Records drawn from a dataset
+++

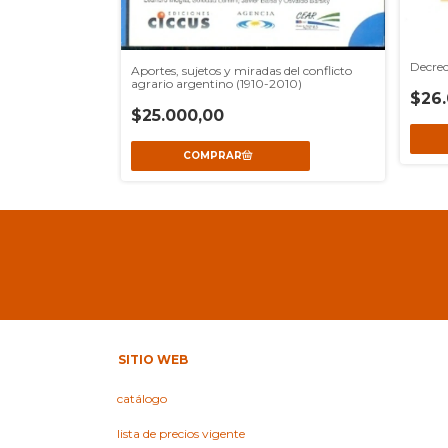
Decrec
Aportes, sujetos y miradas del conflicto
agrario argentino (1910-2010)
$26.
$25.000,00
SITIO WEB
catálogo
lista de precios vigente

+++

Without the pictures, copy out all the records above exactly.

Expected output:
Decrec
Aportes, sujetos y miradas del conflicto
agrario argentino (1910-2010)
$26.
$25.000,00
SITIO WEB
catálogo
lista de precios vigente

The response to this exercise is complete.